Maxnet rebrands; new owner Vocus plans to shift some business from Australia to NZ
Maxnet’s data centre business is being rebranded as Vocus Communications – the name of the Australian company that took it over for $9.5 million in May.
CEO James Spencely has detailed plans to boost data centre business on this side of the Tasman, including moving staff and customers to Maxnet's North Shore, Auckland operation.
The Auckland company’s retail ISP will remain known as Maxnet.
But more and more the company will now focus more on its data centre and connectivity business. And, within that, there will be a move toward catering to larger customers – defined as those big enough to have an inhouse IT department. The moves are to bring the NZ operation's business model more in line with that followed by Vocus in Australia.
To wit, Vocus named two new NZ customers today, Konica Minolta and Jade Software.
Smaller customers will be sheparded toward partners, including IT services outfit Code Blue.
Retail ISP business could be offloaded
Mr Spenceley told NBR his company had considered offloading Maxnet’s retail business.

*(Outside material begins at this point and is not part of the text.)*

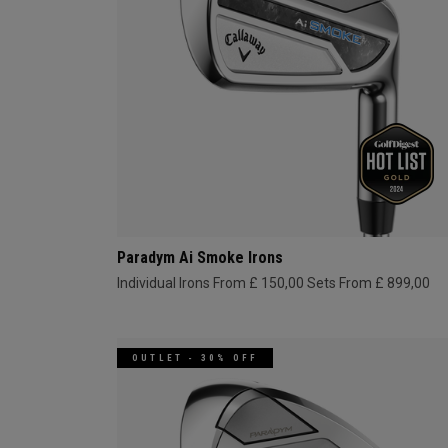
Paradym Ai Smoke Irons
Individual Irons From £ 150,00
Sets From £ 899,00
OUTLET - 30% OFF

However, it was ticking along smoothly and its possible sale was not a priority.
Holding a retail ISP is not a natural fit for Vocus which, beyond its data centre business, is best known for selling wholesale bandwdith capacity to ISPs. Mr Spencely says his company supplies around 25% of the local retail internet market (and although the 50% Telecom-owned Southern Cross Cable doesn't break out any figures, NBR understands Vocus is one of its largest wholesalers).

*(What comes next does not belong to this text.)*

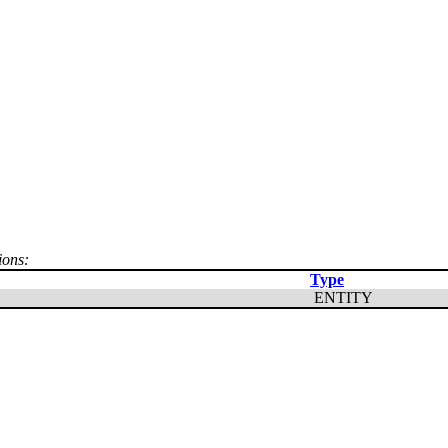
ions:
Type
ENTITY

Maxnet hit headlines earlier this year when it launched an off-shoot called FYX, an ISP that offered a so-called global mode (allowing NZ users to access geo-blocked US and other online movie and TV content).
NBR met with both Mr Spenceley and local marketing and sales lead Andrew Schick. The Vocus CEO thought someone would have another go at a global mode, but his company had no immediate plans (Maxnet canned its brief offering as Vocus took it over. Although Vocus said it didn't want anything complicating the takeover deal, and said it prefers to focus on wholesale and business services, NBR was told a negative legal opinion from across the Tasman was a factor in the decision).
Maxnet CEO John Hanna – a high profile IT industry figure – departed soon after the Vocus takeover.
“The structure didn’t appeal to John,” Mr Spenceley said. Vocus wanted to bring the two businesses closer together.
“But John didn’t want to be a line manager,” added Mr Schick. “He likes to have P&L responsibility.”
More staff in NZ
While Mr Hanna has moved on, the NZ operation has been increased by three or four staff to 50 since the Vocus takeover.
All are in the area of premium, 24-hour support for larger clients.
Support team, services moved from Australia to NZ
Long term, Vocus plans to move its entire premium support operation from Australia to New Zealand, Mr Spenceley says. He says it could work out cheaper, but the key reason is difficulty recruiting staff on the other side of the Tasman.
He also sees more data centre business being moved across.
The Vocus boss sees Australian power prices going up and up in future, but New Zealand’s mainly hydro-based electricity being more stable – and beyond that, our weather being more amendable to “natural cooling” (already used to a degree by Maxnet at its North Shore data centre).
He gives the example of an major Hollywood movie that was rendered at a Vocus data centre in Australia. That kind of heavy duty customer can generated a $20,000 to $30,000 a month power bill, Spenceley says, so moving that kind of work across the Tasman holds appeal.
Already, a number of Vocus' Australian customers are using the company's newly-acquired NZ data centres, Mr Spenceley says.
Vocus is listed on the ASX [VOC] and is due to report its annual result next week (for its year to June, only including a couple of weeks of business with Maxnet within the fold).
Guideance is for eibitda of $A16 - $16.5 million on revenue of $A45 to $A47 million.